潘新日
父亲不止一次地说,外面多好啊!有马路、有高楼、有汽车,有热闹的街道。然而,他一辈子都舍不得离开村子,没有离开他嘴里厌倦的乡下……
他的世界只有村庄大小的天地。
从南坡到北坡,从河东到河西,父亲一辈子都活在这样的环境里,播种、收割、撒网捕鱼,他用一生一次又一次地重复。走出去是茫然的四季,回到家里是人间烟火气的村庄,有狗叫,有鸟鸣,有猪牛羊,有鸡鸭鹅。
记忆里,父亲的村庄是辉煌的。他的王国在淮河湾里,一条不宽不窄的街道两边,错落着一户户高高矮矮的茅草房,有成片的树林和绿竹,村口最大的树上有口钟,也架着高音喇叭,那是他发号施令的地方,也是他声名远播的地方。
一个个青壮的男劳力组成了父亲村庄里的罗汉阵,弯弯的田埂上,三四十根尖担一字排开,脊梁上流着汗水,肩膀上担着沉甸甸的稻穗,他们边走边笑,把劳累和艰辛甩在身后,满满的,都是丰收的喜悦,都是劳动的快乐!
水田是小村的格子窗棂,透着风,透着雨,透着碧绿。
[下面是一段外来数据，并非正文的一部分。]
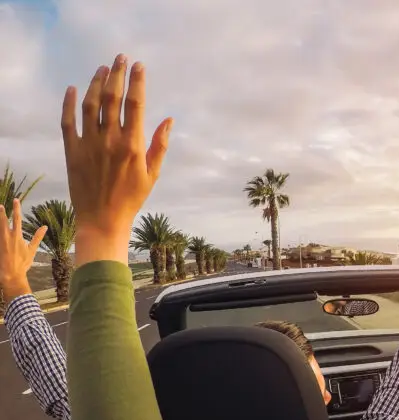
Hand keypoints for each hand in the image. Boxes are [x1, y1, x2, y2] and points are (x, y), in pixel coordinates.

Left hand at [0, 199, 46, 299]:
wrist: (11, 273)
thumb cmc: (23, 262)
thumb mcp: (32, 249)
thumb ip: (37, 237)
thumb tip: (45, 227)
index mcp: (17, 236)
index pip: (16, 219)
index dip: (16, 208)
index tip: (15, 200)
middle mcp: (7, 236)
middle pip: (3, 220)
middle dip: (1, 212)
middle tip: (0, 205)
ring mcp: (0, 240)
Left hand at [61, 54, 172, 262]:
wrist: (102, 220)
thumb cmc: (132, 198)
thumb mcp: (152, 174)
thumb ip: (160, 145)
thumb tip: (169, 119)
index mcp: (133, 145)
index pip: (136, 105)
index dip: (137, 82)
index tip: (139, 66)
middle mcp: (110, 140)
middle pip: (112, 98)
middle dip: (117, 74)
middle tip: (120, 58)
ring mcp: (89, 144)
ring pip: (91, 105)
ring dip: (96, 83)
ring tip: (102, 69)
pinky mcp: (72, 151)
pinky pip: (68, 121)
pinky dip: (69, 103)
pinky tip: (73, 89)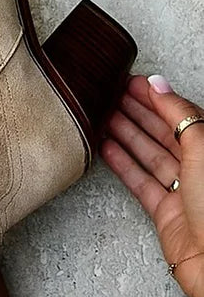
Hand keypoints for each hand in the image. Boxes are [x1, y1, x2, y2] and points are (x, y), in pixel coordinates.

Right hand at [102, 75, 203, 296]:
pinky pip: (140, 183)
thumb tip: (159, 85)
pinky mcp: (166, 215)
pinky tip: (107, 149)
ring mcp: (182, 191)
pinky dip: (122, 165)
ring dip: (126, 134)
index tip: (132, 81)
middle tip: (111, 95)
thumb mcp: (203, 149)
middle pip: (164, 133)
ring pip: (150, 156)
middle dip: (138, 112)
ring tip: (102, 116)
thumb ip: (179, 115)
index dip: (157, 98)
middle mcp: (199, 168)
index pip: (182, 115)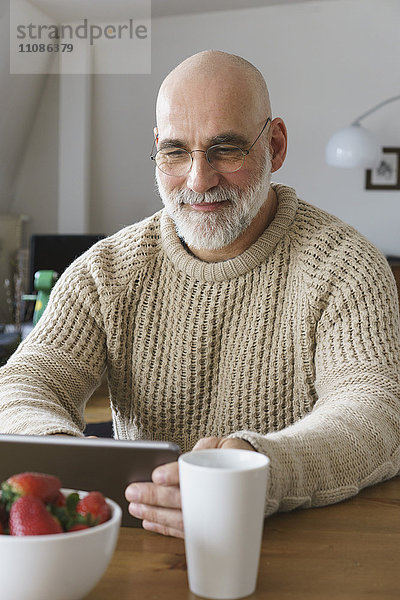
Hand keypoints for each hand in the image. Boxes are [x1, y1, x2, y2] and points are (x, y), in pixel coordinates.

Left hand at [125, 437, 254, 537]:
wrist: (254, 472)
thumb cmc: (231, 455)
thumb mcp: (220, 444)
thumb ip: (203, 450)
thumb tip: (182, 460)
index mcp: (223, 470)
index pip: (195, 473)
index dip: (174, 474)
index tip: (156, 475)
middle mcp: (219, 496)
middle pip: (184, 499)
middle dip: (156, 498)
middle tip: (132, 492)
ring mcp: (215, 514)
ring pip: (183, 520)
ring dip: (156, 515)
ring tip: (135, 507)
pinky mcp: (210, 526)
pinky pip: (185, 531)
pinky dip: (165, 528)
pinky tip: (148, 521)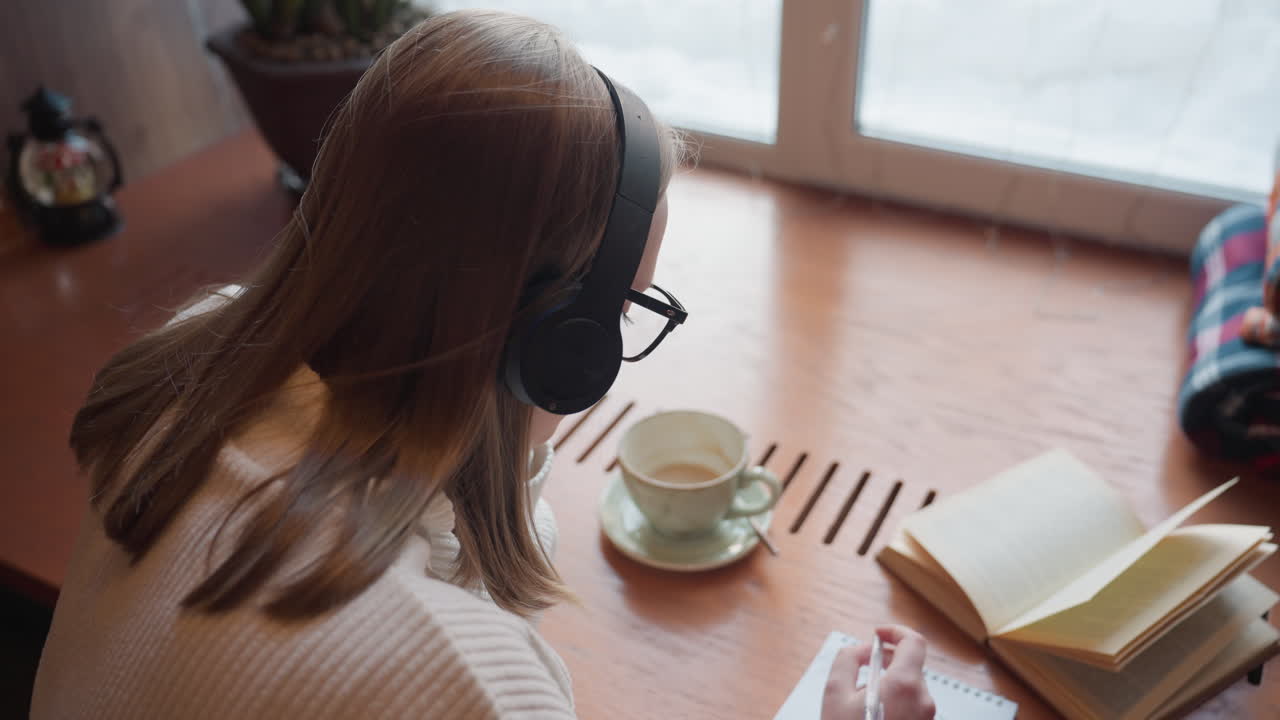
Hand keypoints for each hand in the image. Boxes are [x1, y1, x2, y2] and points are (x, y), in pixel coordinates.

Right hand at [821, 625, 935, 719]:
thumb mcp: (834, 694)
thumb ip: (847, 659)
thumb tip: (861, 650)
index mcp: (905, 684)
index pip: (913, 641)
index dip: (894, 631)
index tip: (878, 634)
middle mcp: (923, 700)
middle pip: (910, 666)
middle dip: (886, 662)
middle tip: (860, 671)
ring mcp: (927, 718)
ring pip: (910, 688)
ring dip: (888, 686)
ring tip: (861, 704)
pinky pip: (911, 707)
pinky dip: (894, 703)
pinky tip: (872, 716)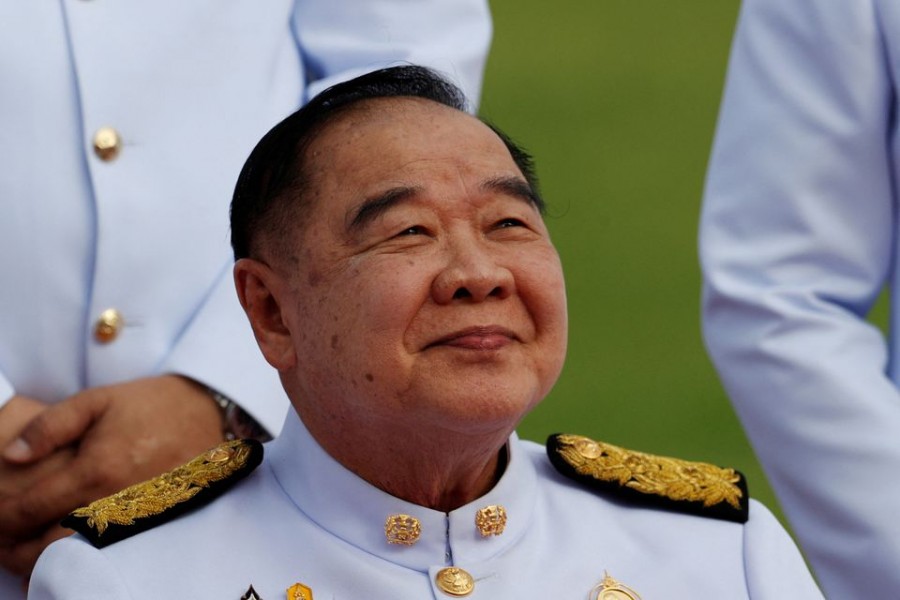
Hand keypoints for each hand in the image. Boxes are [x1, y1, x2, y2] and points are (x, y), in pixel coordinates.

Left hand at [0, 375, 224, 574]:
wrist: (210, 416)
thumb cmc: (152, 405)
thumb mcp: (98, 400)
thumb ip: (51, 425)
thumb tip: (12, 455)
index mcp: (95, 470)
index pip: (29, 508)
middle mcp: (112, 503)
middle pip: (44, 545)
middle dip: (12, 548)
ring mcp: (131, 520)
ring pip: (72, 555)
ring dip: (38, 559)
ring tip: (19, 549)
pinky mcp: (145, 525)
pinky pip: (99, 553)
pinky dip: (72, 557)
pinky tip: (58, 548)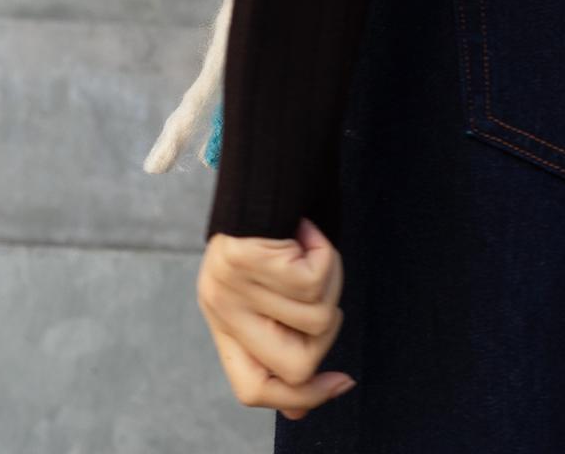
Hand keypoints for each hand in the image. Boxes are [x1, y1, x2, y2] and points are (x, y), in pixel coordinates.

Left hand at [198, 215, 355, 420]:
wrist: (263, 163)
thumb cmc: (275, 227)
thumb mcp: (271, 290)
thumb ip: (281, 340)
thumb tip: (304, 401)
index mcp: (224, 322)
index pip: (252, 390)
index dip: (302, 398)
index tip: (342, 382)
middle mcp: (221, 308)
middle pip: (295, 365)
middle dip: (328, 329)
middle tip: (324, 285)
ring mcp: (231, 285)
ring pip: (316, 317)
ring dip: (331, 280)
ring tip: (311, 247)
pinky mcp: (247, 258)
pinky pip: (315, 279)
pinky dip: (325, 251)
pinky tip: (307, 230)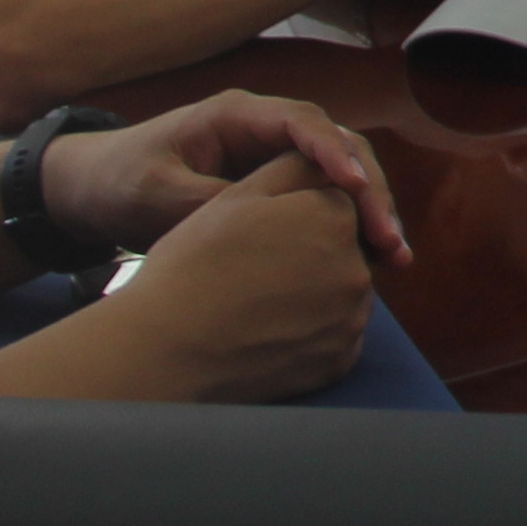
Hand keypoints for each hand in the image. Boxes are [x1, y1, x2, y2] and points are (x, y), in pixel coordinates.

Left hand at [52, 91, 412, 264]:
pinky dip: (349, 224)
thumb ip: (214, 205)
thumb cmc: (120, 182)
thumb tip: (272, 228)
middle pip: (338, 145)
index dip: (334, 152)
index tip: (355, 188)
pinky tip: (371, 259)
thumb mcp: (158, 195)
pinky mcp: (274, 185)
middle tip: (389, 238)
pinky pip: (323, 197)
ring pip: (340, 174)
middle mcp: (265, 129)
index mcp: (236, 116)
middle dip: (369, 189)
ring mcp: (272, 156)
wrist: (90, 191)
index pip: (302, 122)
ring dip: (369, 209)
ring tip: (394, 256)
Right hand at [103, 154, 370, 401]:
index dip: (298, 213)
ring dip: (313, 290)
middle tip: (257, 267)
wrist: (169, 351)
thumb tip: (326, 163)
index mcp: (336, 218)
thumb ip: (293, 168)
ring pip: (340, 293)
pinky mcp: (340, 361)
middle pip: (344, 249)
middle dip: (312, 251)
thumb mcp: (238, 197)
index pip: (336, 203)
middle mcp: (358, 268)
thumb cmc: (195, 265)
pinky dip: (309, 330)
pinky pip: (333, 335)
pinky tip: (268, 329)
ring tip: (259, 300)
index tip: (263, 230)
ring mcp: (351, 320)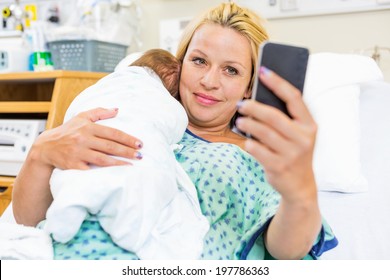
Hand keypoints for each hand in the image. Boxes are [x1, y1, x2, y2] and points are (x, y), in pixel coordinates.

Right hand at [33, 107, 142, 169]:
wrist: (46, 147)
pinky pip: (91, 170)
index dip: (127, 138)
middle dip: (127, 151)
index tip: (140, 143)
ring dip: (119, 163)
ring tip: (132, 165)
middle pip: (110, 146)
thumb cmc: (68, 131)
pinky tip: (114, 174)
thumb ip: (99, 112)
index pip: (112, 133)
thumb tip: (117, 110)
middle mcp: (83, 139)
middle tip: (140, 155)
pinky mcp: (73, 165)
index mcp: (88, 127)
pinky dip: (103, 173)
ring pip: (102, 159)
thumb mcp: (81, 117)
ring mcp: (78, 153)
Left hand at [236, 68, 316, 202]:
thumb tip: (260, 98)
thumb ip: (286, 118)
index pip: (293, 97)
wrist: (300, 185)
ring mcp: (291, 153)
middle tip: (241, 104)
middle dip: (254, 107)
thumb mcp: (298, 135)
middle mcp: (303, 138)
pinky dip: (249, 143)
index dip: (277, 82)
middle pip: (273, 115)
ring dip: (247, 124)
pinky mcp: (278, 166)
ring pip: (262, 132)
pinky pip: (257, 149)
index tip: (263, 71)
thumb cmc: (294, 153)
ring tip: (240, 121)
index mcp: (309, 125)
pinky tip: (247, 141)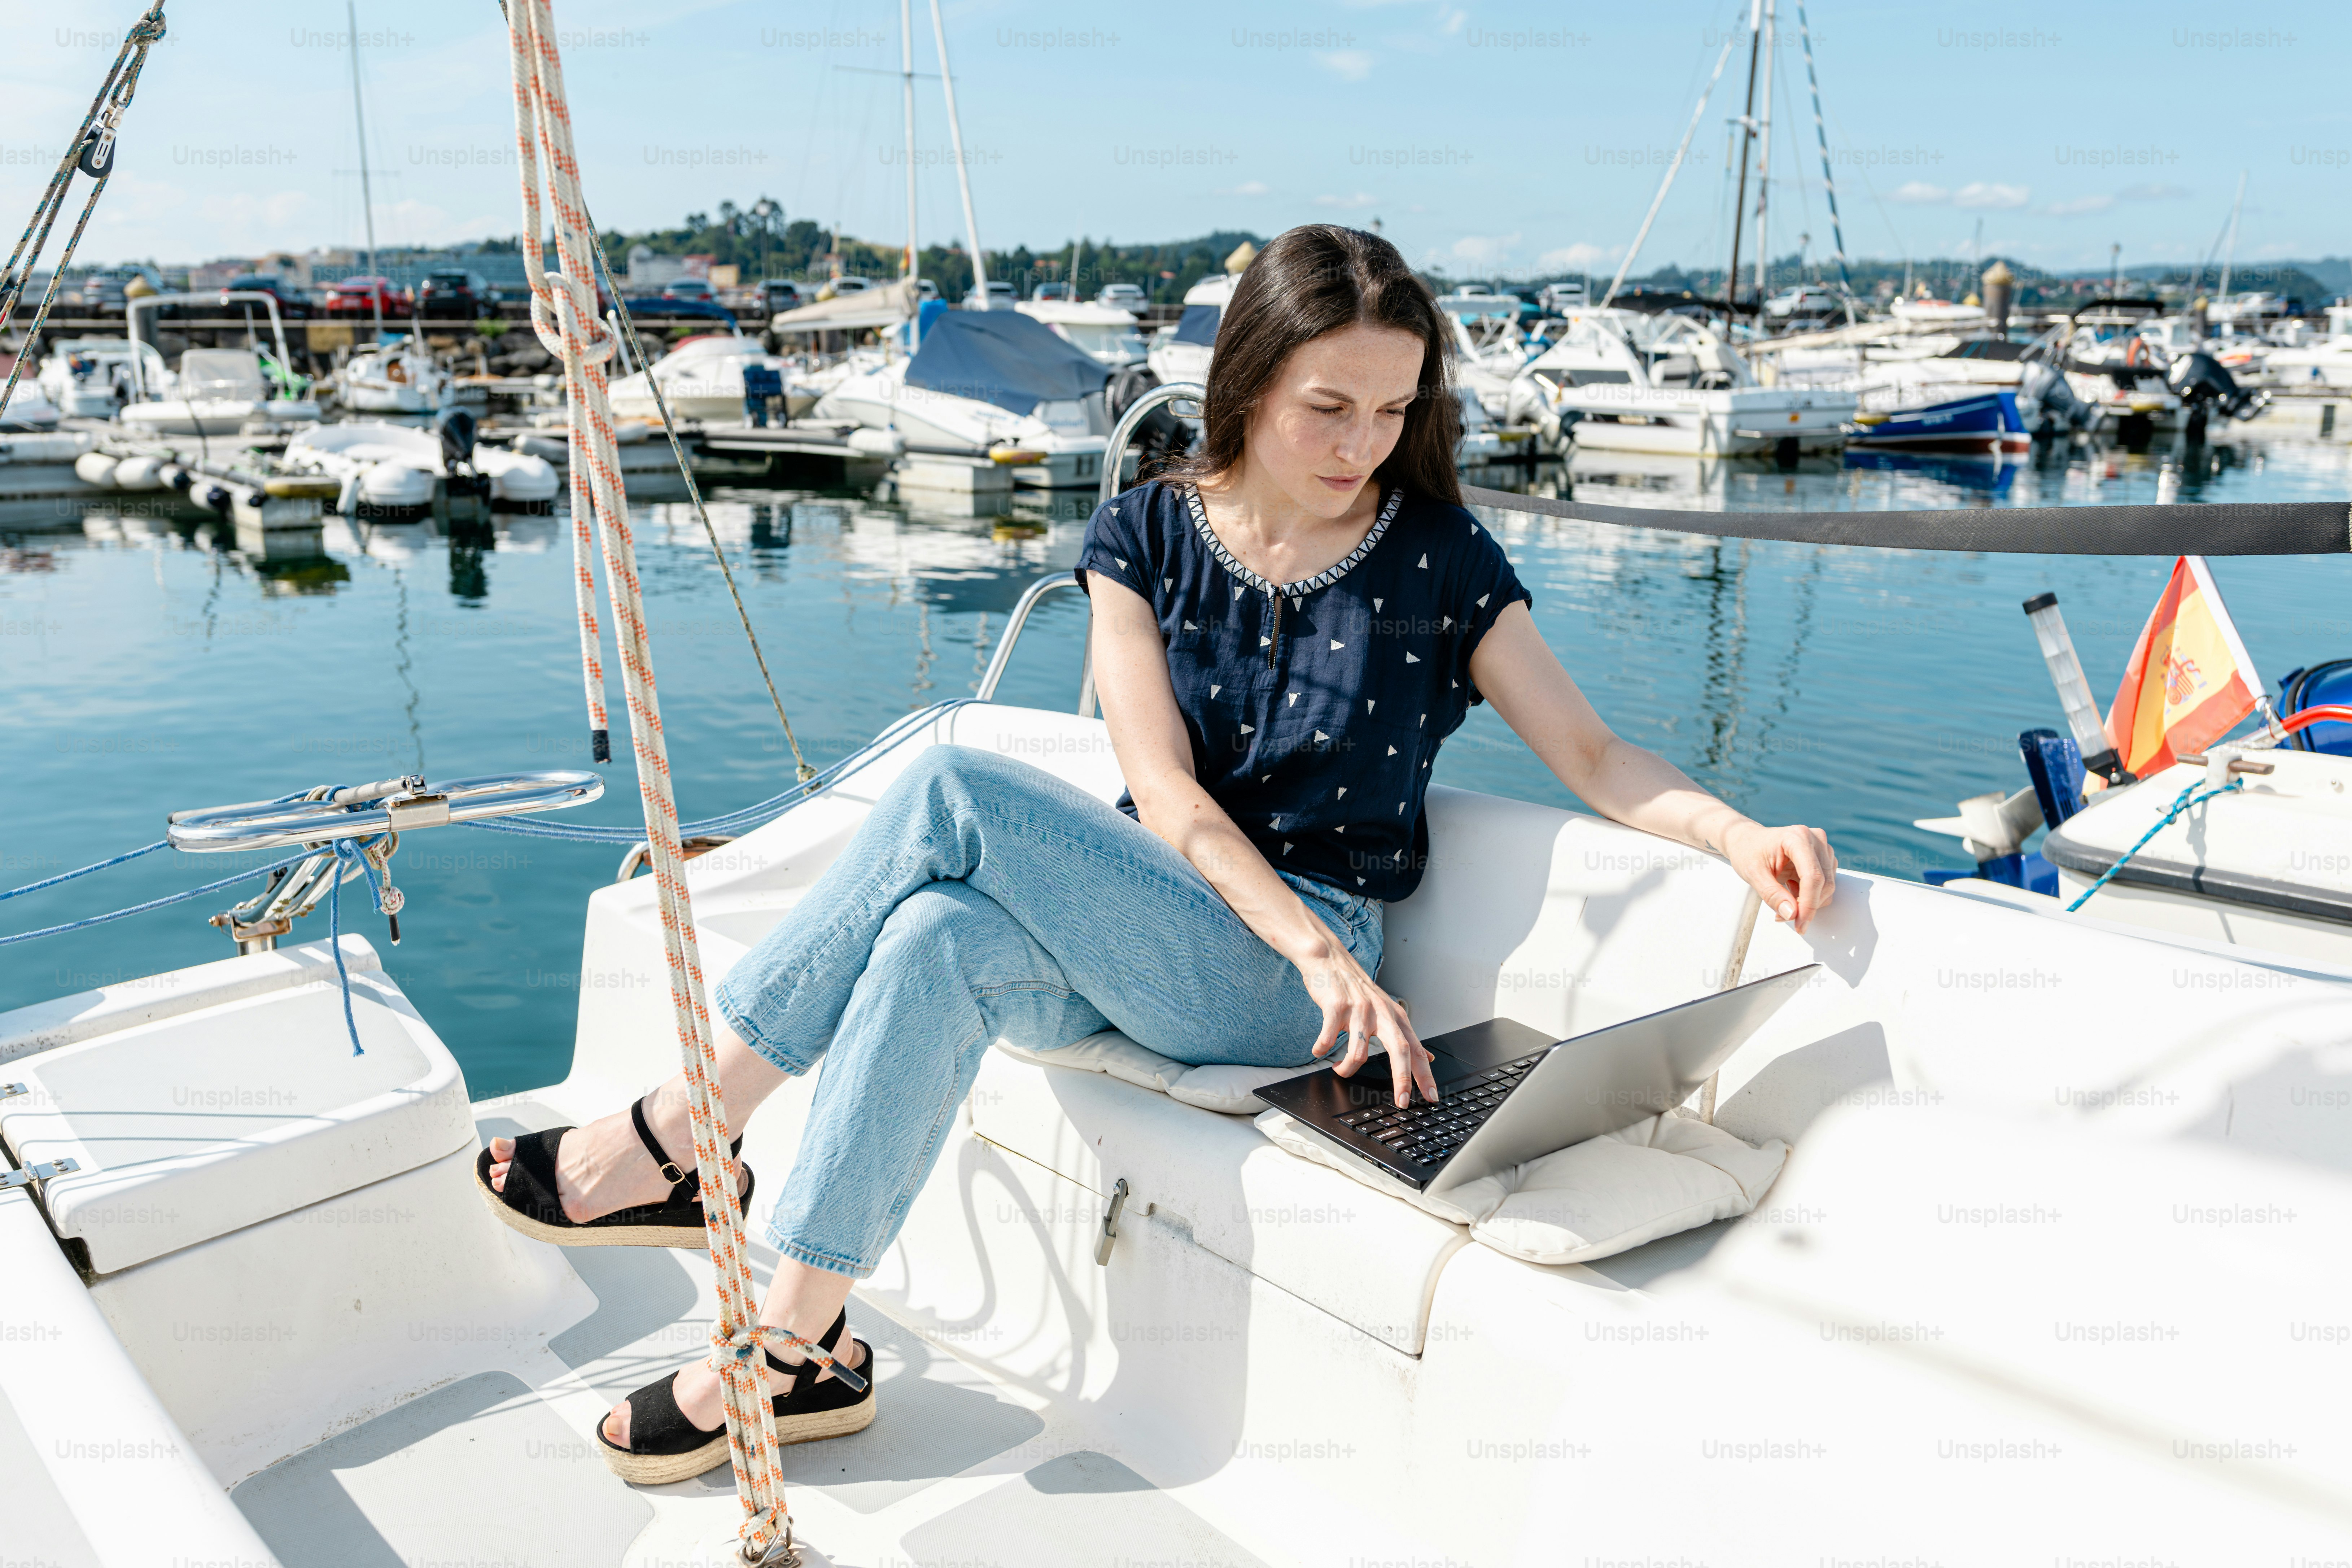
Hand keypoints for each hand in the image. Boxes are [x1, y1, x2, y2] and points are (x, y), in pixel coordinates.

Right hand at [1299, 945, 1436, 1105]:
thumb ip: (1405, 1035)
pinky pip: (1329, 1039)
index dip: (1425, 1075)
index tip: (1431, 1096)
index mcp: (1395, 1016)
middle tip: (1402, 1101)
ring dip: (1347, 1069)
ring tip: (1339, 1070)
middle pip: (1400, 1049)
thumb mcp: (1387, 1010)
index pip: (1416, 1049)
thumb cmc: (1356, 989)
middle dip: (1403, 1079)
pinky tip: (1319, 1050)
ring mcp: (1359, 1010)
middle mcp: (1381, 1013)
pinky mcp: (1336, 1007)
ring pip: (1358, 1052)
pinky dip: (1322, 1049)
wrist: (1329, 959)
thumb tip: (1427, 1058)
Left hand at [1721, 819, 1837, 933]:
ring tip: (1782, 901)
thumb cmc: (1748, 851)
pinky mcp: (1823, 859)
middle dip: (1806, 907)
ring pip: (1826, 887)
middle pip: (1824, 883)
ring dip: (1807, 903)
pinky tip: (1790, 892)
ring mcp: (1822, 848)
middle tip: (1783, 916)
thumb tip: (1792, 914)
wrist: (1748, 841)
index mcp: (1797, 838)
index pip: (1813, 876)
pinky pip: (1824, 885)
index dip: (1808, 904)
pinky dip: (1809, 897)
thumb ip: (1772, 894)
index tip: (1799, 923)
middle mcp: (1815, 840)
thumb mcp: (1753, 874)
耕田人赶着牛,扶着犁,把整个村庄的安静犁开,施上肥,等待种子发芽、抽穗、灌浆。
天晴的时候,父亲的村庄属于庄稼;天阴的时候,父亲的村庄属于劣酒和骨牌。农忙的时候,父亲的村庄是麦田里闪亮的弯镰,是稻场上的脱粒机,是晾晒开的心情;农闲的时候,父亲的村庄是菜园,是鱼塘,是飘不散的乡情。
春天,父亲的村庄开满了鲜花,金黄油菜连着碧绿的麦田,田埂上,野花竞相争艳;池塘边、房屋旁,一树树的白掩映着一树树的红,赶着趟地追着,闹着。夏天,父亲的村庄骄阳似火,风在炎热中行走,可以看见大地蒸发的水闪耀着,扭曲着,邻居们摇着蒲扇,那一方树荫就是他们纳凉的天国。秋天,父亲的村庄硕果累累,树上结的苹果、梨、大枣、柿子,地上种的水稻、芝麻、大豆、红薯都成熟了,被汗水煮咸的笑声里,多了多少幸福的眼泪。冬天,父亲的村庄大雪封门,一片洁白里,斜飞的炊烟里飘散着诱人的肉香酒意……
多年过去,父亲的村庄变了,变得他自己都不认识了。他亲手栽的树长大了,长高了;乡土路变成了水泥路;茅草屋变成了平顶房......那里,有他抹平的岁月。唯一不变的,是他对村庄的坚守。